Uit hetgeen hierover ter zitting door verweerder is verklaard is genoegzaam gebleken dat de voorgenomen dosering in verhouding staat tot het te dienen doel, namelijk de stabilisatie van het toestandsbeeld en daarmee het afwenden van het ernstig nadeel.

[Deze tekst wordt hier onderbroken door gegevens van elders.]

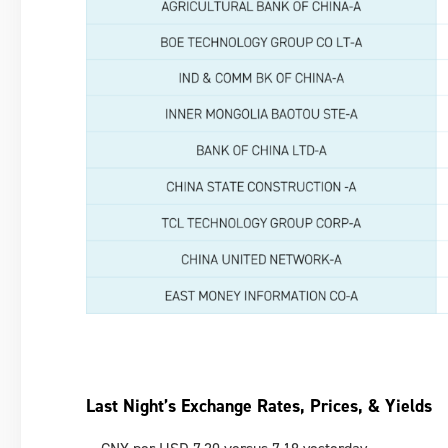
Last Night’s Exchange Rates, Prices, & Yields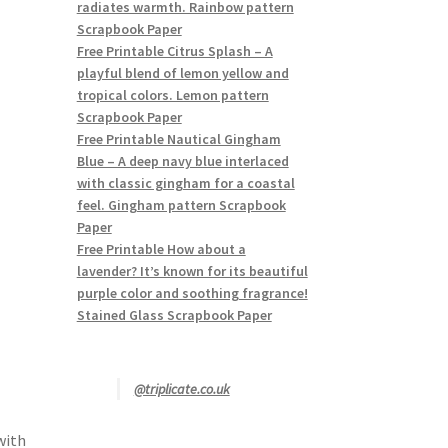
radiates warmth. Rainbow pattern
Scrapbook Paper
Free Printable Citrus Splash – A
playful blend of lemon yellow and
tropical colors. Lemon pattern
Scrapbook Paper
Free Printable Nautical Gingham
Blue – A deep navy blue interlaced
with classic gingham for a coastal
feel. Gingham pattern Scrapbook
Paper
Free Printable How about a
lavender? It’s known for its beautiful
purple color and soothing fragrance!
Stained Glass Scrapbook Paper
@triplicate.co.uk
with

De commissie acht de klacht op grond van bovenstaande ongegrond.

 

5. De beslissing

 

De Klachtencommissie Patiënten Parnassia Groep:

– verklaart de klacht ongegrond.

 

Aldus gedaan door mr. NAAM, voorzitter, drs. NAAM, psychiater, mr. NAAM, lid, mr. NAAM. De beslissing van de commissie is op DATUM mondeling en schriftelijk als verkorte uitspraak aan partijen medegedeeld. De uitgewerkte beslissing is op DATUM vastgesteld en DATUM verzonden naar partijen.

 

  1. NAAM

Voorzitter

De voorzitter is verhinderd de uitspraak de ondertekenen, namens deze,

 

 

  1. NAAM

Ambtelijk secretaris

 

6. Verzoekschrift aan de rechter

 

De betrokkene, vertegenwoordiger, de zorgaanbieder of de nabestaande van klager kan op grond van artikel 10:7 Wvggz een schriftelijk en gemotiveerd verzoekschrift indienen bij de rechter ter verkrijging van een beslissing over de klacht.

De termijn voor het indienen van een verzoekschrift bedraagt zes weken na de dag waarop de beslissing van de klachtencommissie aan de verzoeker is meegedeeld, dan wel zes weken na de dag waarop de klachtencommissie uiterlijk een beslissing had moeten nemen.